Tra gallerie d’arte, chiostri adibiti per esposizioni culturali di ogni tipo e magnifici saloni per esperienze musicali indimenticabili, la Casa Cardinale Ildefonso Schuster, a due passi dal Duomo di Milano, si aggiudica una nomina speciale nelle location promotrici di iniziative artistiche e culturali di rilievo nella città. I complessi elementi architettonici rinascimentali ed i suggestivi chiostri del ‘500 che nei dettagli riprendono lo stile del Bramante, donano autorità ed eleganza a questa location nel centro di Milano. Questa stagione, i chiostri interni della Casa Cardinale Ildefonso Schuster si illuminano con i concerti Candlelight.

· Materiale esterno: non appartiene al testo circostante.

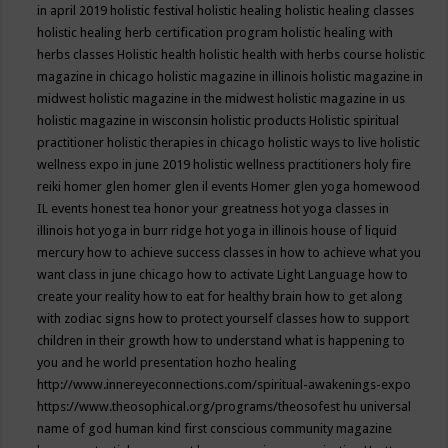
in april 2019
holistic festival
holistic healing
holistic healing classes
holistic healing herb certification program
holistic healing with
herbs classes
Holistic health
holistic health with herbs course
holistic
magazine in chicago
holistic magazine in illinois
holistic magazine in
midwest
holistic magazine in the midwest
holistic magazine in us
holistic magazine in wisconsin
holistic products
Holistic spiritual
practitioner
holistic therapies in chicago
holistic ways to live
holistic
wellness expo in june 2019
holistic wellness practitioners
holy fire
reiki
homer glen
homer glen il events
Homer glen yoga
homewood
IL events
honest tea
honor your greatness
hot yoga classes in
illinois
hot yoga in burr ridge
hot yoga in illinois
house of liquid
mercury
how to achieve success classes in
how to achieve what you
want class in june chicago
how to activate Light Language
how to
create your reality
how to eat for healthy brain
how to get along
with zodiac signs
how to protect yourself classes
how to support
children in their growth
how to understand what is happening to
you and he world presentation
hozho healing
http://www.innereyeconnections.com/spiritual-awakenings-expo
https://www.theosophical.org/programs/theosofest
hu universal
name of god
human kind first conscious community magazine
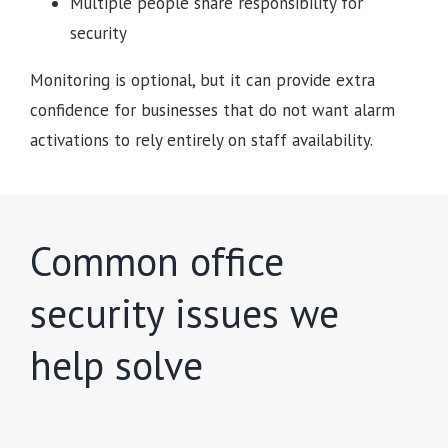
Multiple people share responsibility for
security
Monitoring is optional, but it can provide extra
confidence for businesses that do not want alarm
activations to rely entirely on staff availability.
Common office
security issues we
help solve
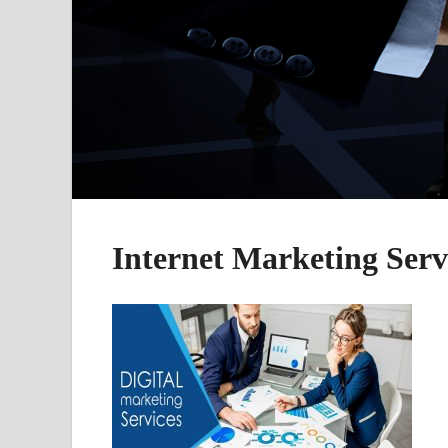
Internet Marketing Serv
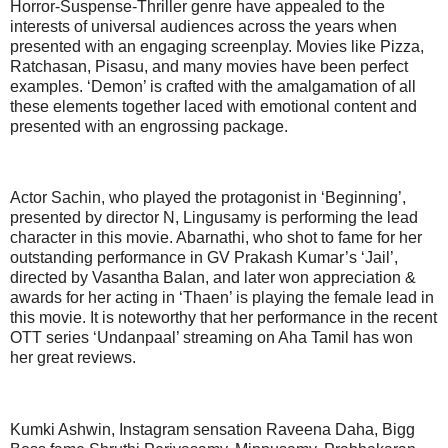
Horror-Suspense-Thriller genre have appealed to the
interests of universal audiences across the years when
presented with an engaging screenplay. Movies like Pizza,
Ratchasan, Pisasu, and many movies have been perfect
examples. ‘Demon’ is crafted with the amalgamation of all
these elements together laced with emotional content and
presented with an engrossing package.
Actor Sachin, who played the protagonist in ‘Beginning’,
presented by director N, Lingusamy is performing the lead
character in this movie. Abarnathi, who shot to fame for her
outstanding performance in GV Prakash Kumar’s ‘Jail’,
directed by Vasantha Balan, and later won appreciation &
awards for her acting in ‘Thaen’ is playing the female lead in
this movie. It is noteworthy that her performance in the recent
OTT series ‘Undanpaal’ streaming on Aha Tamil has won
her great reviews.
Kumki Ashwin, Instagram sensation Raveena Daha, Bigg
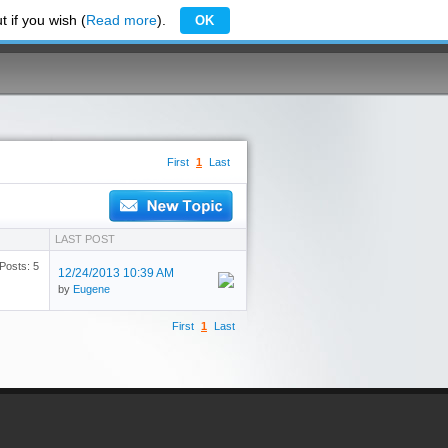
 if you wish (
Read more
).
OK
First
1
Last
LAST POST
Posts: 5
12/24/2013 10:39 AM
by
Eugene
First
1
Last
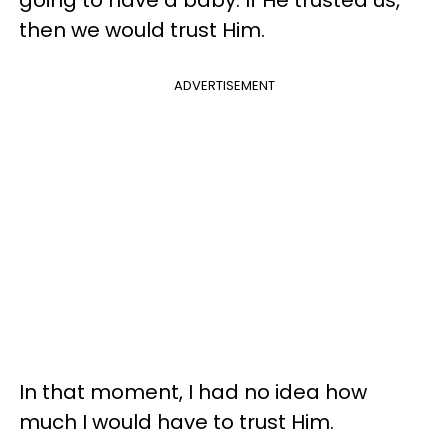
then we would trust Him.
ADVERTISEMENT
In that moment, I had no idea how
much I would have to trust Him.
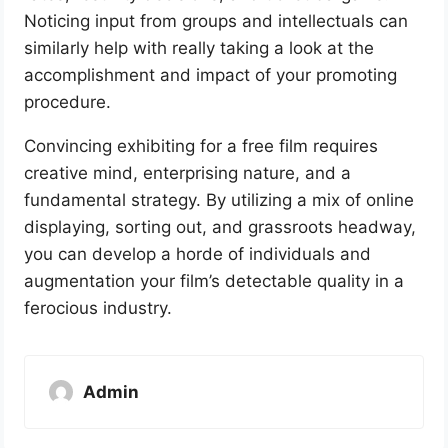
Noticing input from groups and intellectuals can
similarly help with really taking a look at the
accomplishment and impact of your promoting
procedure.
Convincing exhibiting for a free film requires
creative mind, enterprising nature, and a
fundamental strategy. By utilizing a mix of online
displaying, sorting out, and grassroots headway,
you can develop a horde of individuals and
augmentation your film’s detectable quality in a
ferocious industry.
Admin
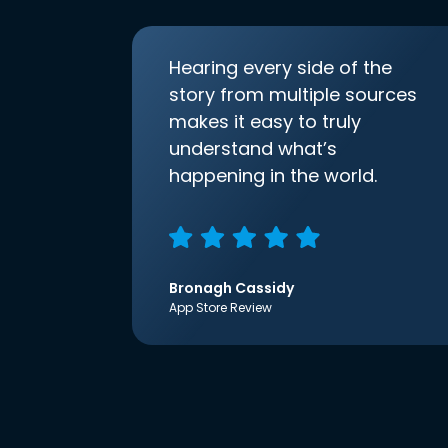
Hearing every side of the
story from multiple sources
makes it easy to truly
understand what’s
happening in the world.
Bronagh Cassidy
App Store Review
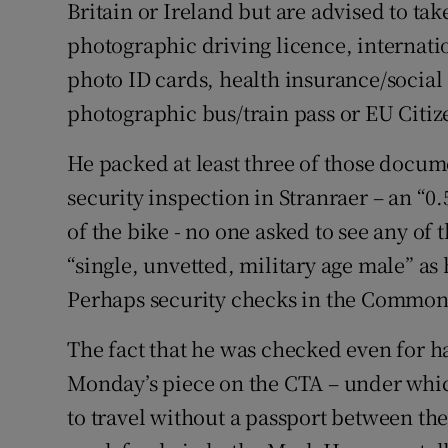
Britain or Ireland but are advised to tak
photographic driving licence, internati
photo ID cards, health insurance/social
photographic bus/train pass or EU Citize
He packed at least three of those docum
security inspection in Stranraer – an “0
of the bike - no one asked to see any of
“single, unvetted, military age male” as 
Perhaps security checks in the Common T
The fact that he was checked even for hal
Monday’s piece on the CTA – under which 
to travel without a passport between th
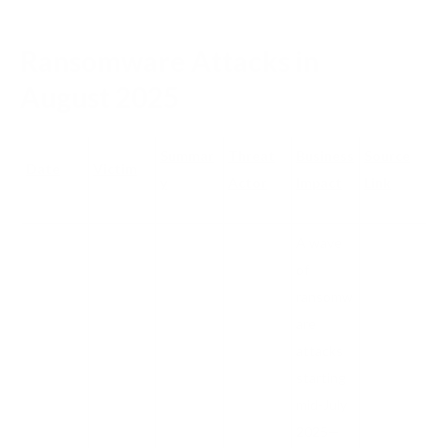
Ransomware Attacks in
August 2025
Summar
Threat
Business
Source
Date
Victim
y
Actor
Impact
Link
A wave
of
ransomw
are
attacks
starting
mid-July
2025—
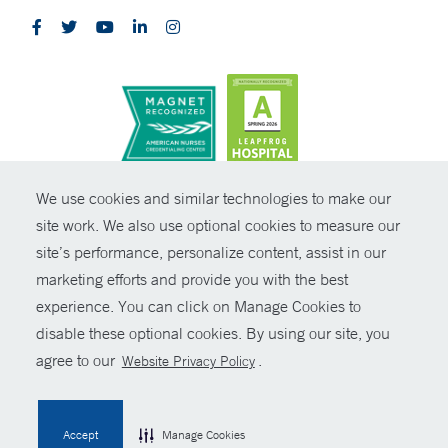
CONTRAST
We use cookies and similar technologies to make our
site work. We also use optional cookies to measure our
© Copyright 2026 Yale New Haven Health
CONTACT
site’s performance, personalize content, assist in our
Policies
marketing efforts and provide you with the best
SHARE
experience. You can click on Manage Cookies to
Non-Discrimination
disable these optional cookies. By using our site, you
GIVE NOW
Price Transparency
agree to our
.
Website Privacy Policy
Contact Us
MYCHART
Accept
Manage Cookies
HELP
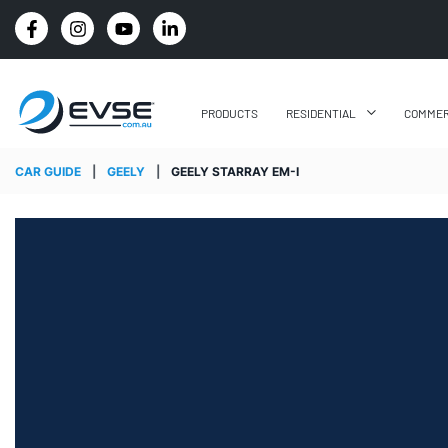
4.8 STARS GOOGLE REVIEW RATING
PRODUCTS
RESIDENTIAL
COMMER
CAR GUIDE
|
GEELY
|
GEELY STARRAY EM-I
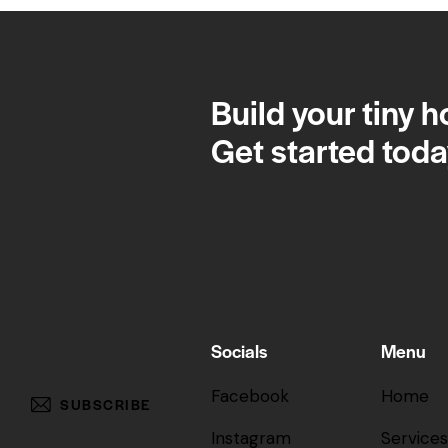
Build your tiny 
Get started toda
Socials
Menu
Facebook
Home
SUBSCRIBE
Instagram
Services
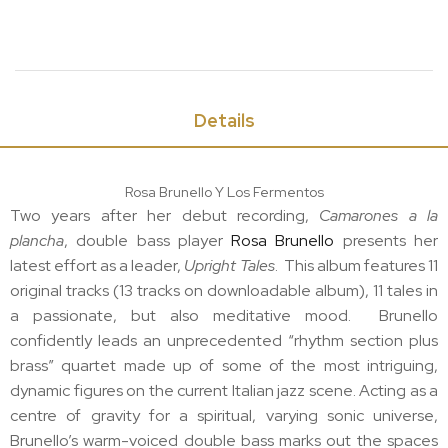
Details
Rosa Brunello Y Los Fermentos
Two years after her debut recording,
Camarones a la
plancha
, double bass player
Rosa Brunello
presents her
latest effort as a leader,
Upright Tales
. This album features 11
original tracks (13 tracks on downloadable album), 11 tales in
a passionate, but also meditative mood. Brunello
confidently leads an unprecedented “rhythm section plus
brass” quartet made up of some of the most intriguing,
dynamic figures on the current Italian jazz scene. Acting as a
centre of gravity for a spiritual, varying sonic universe,
Brunello’s warm-voiced double bass marks out the spaces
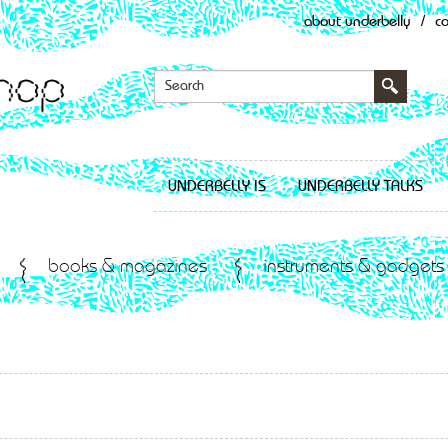
about underbelly
/
c
UNDERBELLY IS
UNDERBELLY TALKS
books & magazines
instruments & gadgets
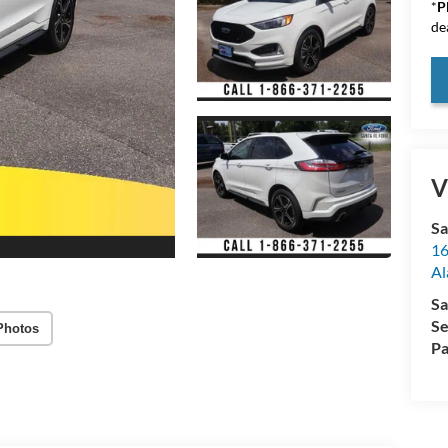
*
P
de
V
Sa
16
Al
Sa
Se
Photos
Pa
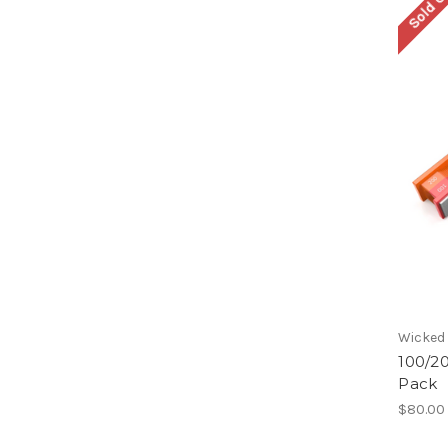
Sold O
Wicked
100/2
Pack
$80.00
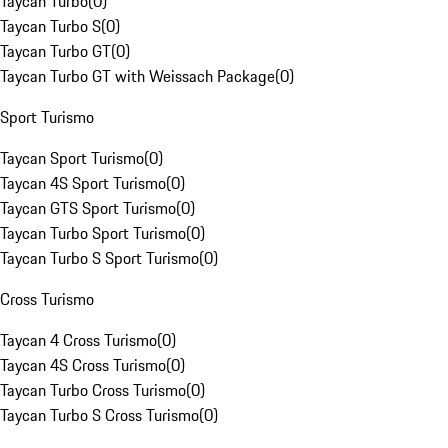
Taycan Turbo
(
0
)
Taycan Turbo S
(
0
)
Taycan Turbo GT
(
0
)
Taycan Turbo GT with Weissach Package
(
0
)
Sport Turismo
Taycan Sport Turismo
(
0
)
Taycan 4S Sport Turismo
(
0
)
Taycan GTS Sport Turismo
(
0
)
Taycan Turbo Sport Turismo
(
0
)
Taycan Turbo S Sport Turismo
(
0
)
Cross Turismo
Taycan 4 Cross Turismo
(
0
)
Taycan 4S Cross Turismo
(
0
)
Taycan Turbo Cross Turismo
(
0
)
Taycan Turbo S Cross Turismo
(
0
)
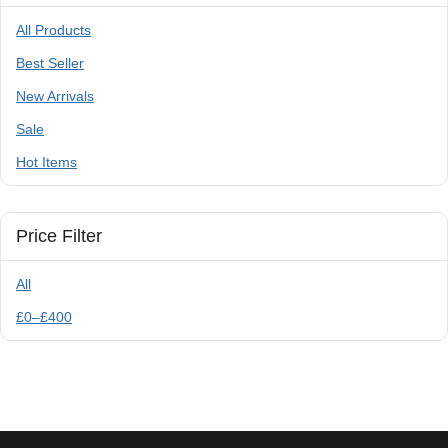
All Products
Best Seller
New Arrivals
Sale
Hot Items
Price Filter
All
£
0
–
£
400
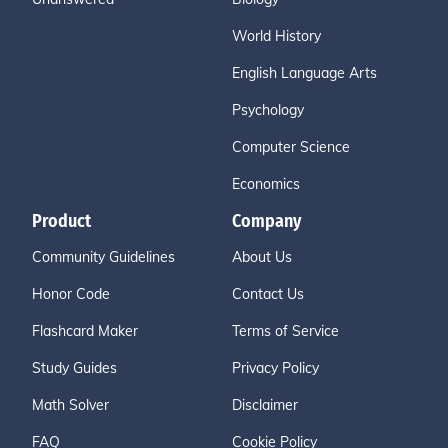
World History
English Language Arts
Psychology
Computer Science
Economics
Product
Company
Community Guidelines
About Us
Honor Code
Contact Us
Flashcard Maker
Terms of Service
Study Guides
Privacy Policy
Math Solver
Disclaimer
FAQ
Cookie Policy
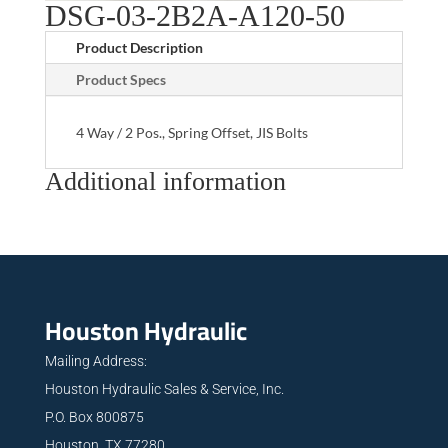
DSG-03-2B2A-A120-50
Product Description
Product Specs
4 Way / 2 Pos., Spring Offset, JIS Bolts
Additional information
Houston Hydraulic
Mailing Address:
Houston Hydraulic Sales & Service, Inc.
P.O. Box 800875
Houston, TX 77280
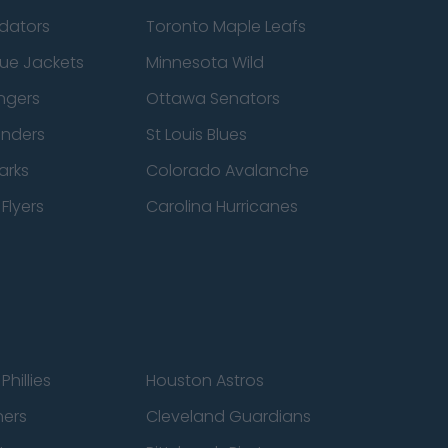
edators
Toronto Maple Leafs
ue Jackets
Minnesota Wild
ngers
Ottawa Senators
anders
St Louis Blues
arks
Colorado Avalanche
Flyers
Carolina Hurricanes
Phillies
Houston Astros
ners
Cleveland Guardians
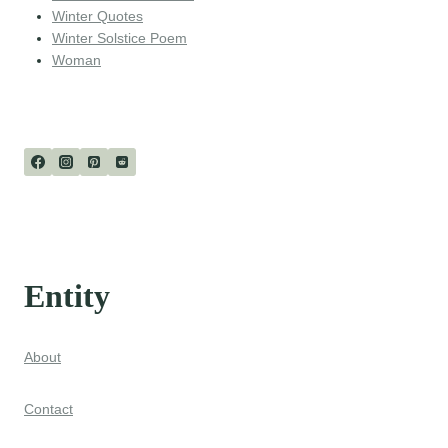
Winter Quotes
Winter Solstice Poem
Woman
Entity
About
Contact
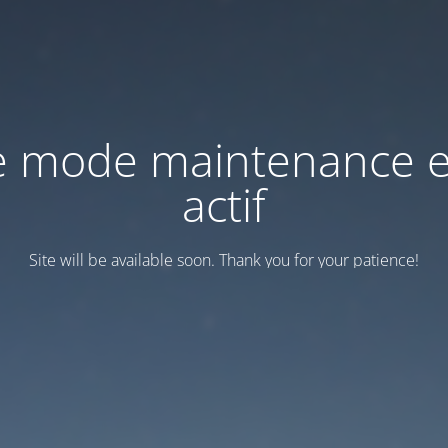
e mode maintenance e
actif
Site will be available soon. Thank you for your patience!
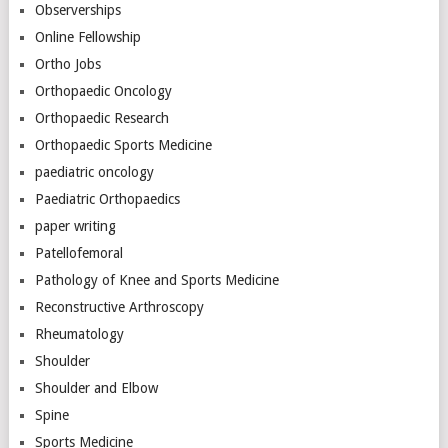
Observerships
Online Fellowship
Ortho Jobs
Orthopaedic Oncology
Orthopaedic Research
Orthopaedic Sports Medicine
paediatric oncology
Paediatric Orthopaedics
paper writing
Patellofemoral
Pathology of Knee and Sports Medicine
Reconstructive Arthroscopy
Rheumatology
Shoulder
Shoulder and Elbow
Spine
Sports Medicine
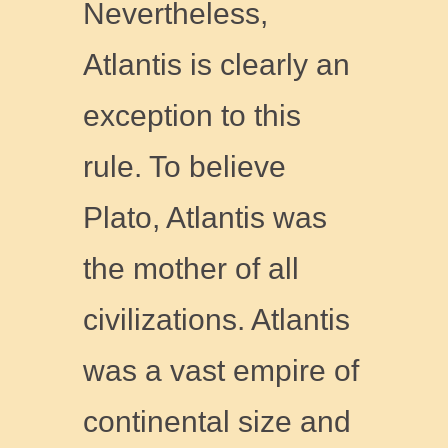
Nevertheless,
Atlantis is clearly an
exception to this
rule. To believe
Plato, Atlantis was
the mother of all
civilizations. Atlantis
was a vast empire of
continental size and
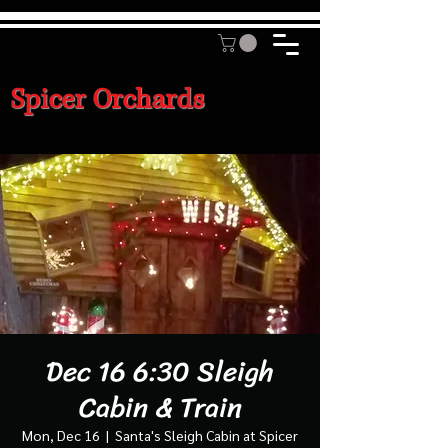
Spicer Orchards
Dec 16 6:30 Sleigh
Cabin & Train
Mon, Dec 16
  |  
Santa's Sleigh Cabin at Spicer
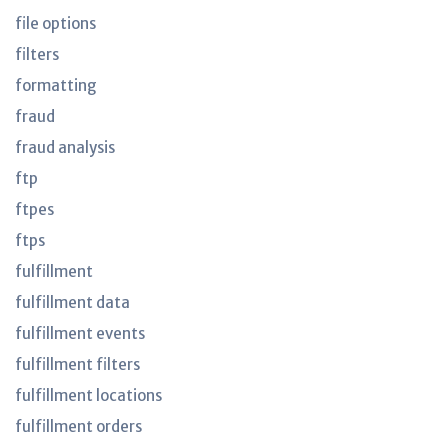
file options
filters
formatting
fraud
fraud analysis
ftp
ftpes
ftps
fulfillment
fulfillment data
fulfillment events
fulfillment filters
fulfillment locations
fulfillment orders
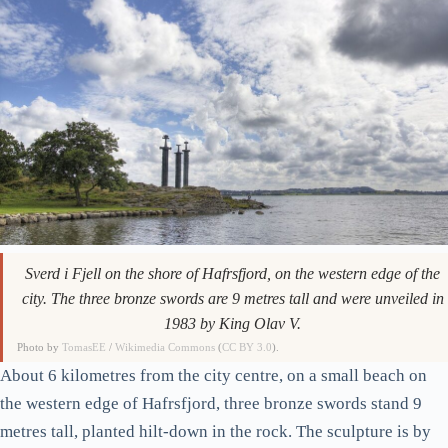
Sverd i Fjell on the shore of Hafrsfjord, on the western edge of the
city. The three bronze swords are 9 metres tall and were unveiled in
1983 by King Olav V.
Photo by
TomasEE
/
Wikimedia Commons
(
CC BY 3.0
).
About 6 kilometres from the city centre, on a small beach on
the western edge of Hafrsfjord, three bronze swords stand 9
metres tall, planted hilt-down in the rock. The sculpture is by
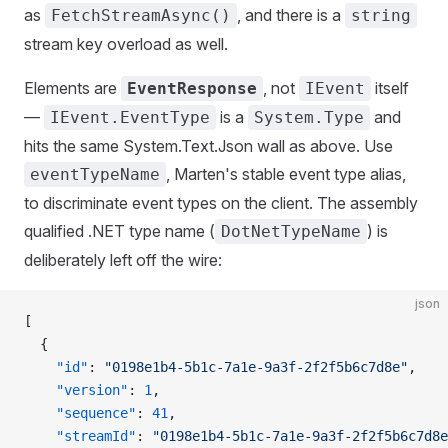
as
, and there is a
FetchStreamAsync()
string
stream key overload as well.
Elements are
, not
itself
EventResponse
IEvent
—
is a
and
IEvent.EventType
System.Type
hits the same System.Text.Json wall as above. Use
, Marten's stable event type alias,
eventTypeName
to discriminate event types on the client. The assembly
qualified .NET type name (
) is
DotNetTypeName
deliberately left off the wire:
json
[
  {
    "id"
: 
"0198e1b4-5b1c-7a1e-9a3f-2f2f5b6c7d8e"
,
    "version"
: 
1
,
    "sequence"
: 
41
,
    "streamId"
: 
"0198e1b4-5b1c-7a1e-9a3f-2f2f5b6c7d8e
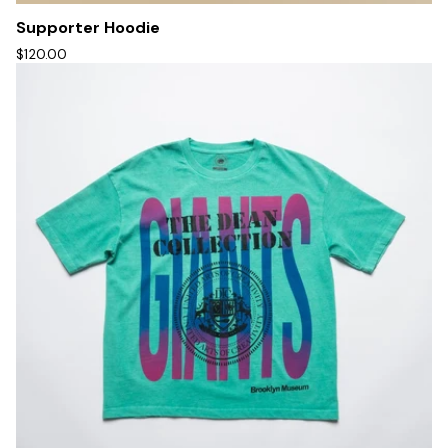
Supporter Hoodie
$120.00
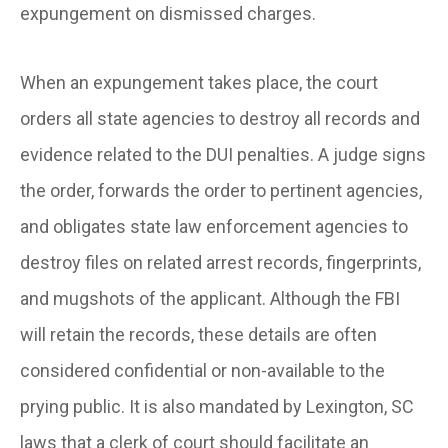
expungement on dismissed charges.
When an expungement takes place, the court
orders all state agencies to destroy all records and
evidence related to the DUI penalties. A judge signs
the order, forwards the order to pertinent agencies,
and obligates state law enforcement agencies to
destroy files on related arrest records, fingerprints,
and mugshots of the applicant. Although the FBI
will retain the records, these details are often
considered confidential or non-available to the
prying public. It is also mandated by Lexington, SC
laws that a clerk of court should facilitate an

Qualche accenno storico sulla Casa Cardinale Ildefonso Schuster
A pochi passi dal Duomo, si estendono gli splendidi chiostri cinquecenteschi del Centro Ambrosiano, commissionati dai Trivulzio e restaurati da importanti architetti quali Luca Beltrami, Cesare Nava e Antonio Cassi. Le origini dell’edificio risalgono al 1232, quando l’Ordine di Sant’Antonio Abate vi insediò un ospedale per la cura dei malati affetti dal Fuoco di Sant’Antonio. Un momento decisivo nella storia del complesso è il 1576, quando San Carlo Borromeo lo riscattò e lo affidò ai chierici teatini, che ne fecero un importante centro religioso e culturale della Milano post‑tridentina.
Nel corso dell’Ottocento l’edificio cambiò più volte funzione, venendo utilizzato come deposito militare e poi come carcere per prigionieri politici durante le dominazioni napoleonica e austro‑ungarica, prima di essere recuperato nel Novecento e trasformato in Casa Cardinale Ildefonso Schuster.
Per cosa è usata oggi la Casa Cardinale Ildefonso Schuster?
La Casa Cardinale Ildefonso Schuster è rinomata per opsitare nei suoi eleganti saloni prestigiosi convegni, conferenze e congressi. I chiostri bramanteschi, invece, ospitano spesso mostre ed esposizioni temporanee di arte e fotografia. Infine, in date selezionate, Casa Schuster s’illumina della luce delle mille candele dei suggestivi concerti Candlelight. Durante questi tributi musicali, le storiche mura accolgono musicisti di talento che reinterpretano le melodie di Vivaldi, Coldplay, Ludovico Einaudi e molti altri artisti in un’emozionante versione classica.

Come arrivo alla Casa Cardinale Ildefonso Schuster?
Situata a poco più di 500 metri dal Duomo di Milano, è possibile raggiungere la location a piedi o con i mezzi. Le linee in superficie che raggiungono questa location sono la 57, 60, 65, 85 per quanto riguarda gli autobus, se preferite il tram allora prentete la linea 12 o 15. La Casa Schuster è anche raggiungibile in metro predendo le linee M1 o M3, fermata Duomo per entrambe. Autobus, tram o metro, la scelta è ampia anche se noi consigliamo una bella passeggiata tra le vie storiche della metropoli.
Domande frequenti
1. Quanti posti ha il Salone Pio XII?
Il Salone Pio XII offre 440 posti a sedere, perfetto per grandi conferenze e concerti, con 8 aule aggiuntive da 30-90 posti per seminari e riunioni.
2. La Casa Schuster è accessibile alle persone disabili?
Sì, il complesso è accessibile con ascensori e percorsi privi di barriere nei chiostri e nel Salone Pio XII.
3. Chi era il Cardinale Ildefonso Schuster?
Arcivescovo di Milano dal 1929 al 1954, noto per la sua spiritualità e vicinanza al popolo durante la Seconda Guerra Mondiale.

Altri luoghi iconici di Milano vicini alla Casa Schuster
La posizione strategica della Casa Cardinale Ildefonso Schuster nel cuore di Milano permette ai visitatori di creare un itinerario culturale straordinario tra le numerose location storiche della città. A pochi passi si trovano la Basilica di Sant’Ambrogio, il Duomo con le sue terrazze, Santa Maria delle Grazie con l’Ultima Cena di Leonardo e il Castello Sforzesco. Meno conosciuti ma altrettanto importanti sono il complesso del Centro Culturale San Fedele, al cui interno si trova l’Auditorium San Fedele che spesso ospita eventi immersivi, e la Cripta di San Sepolcro, una chiesa sotterranea medievale costruita esattamente sul cuore dell’antico foro romano di Mediolanum.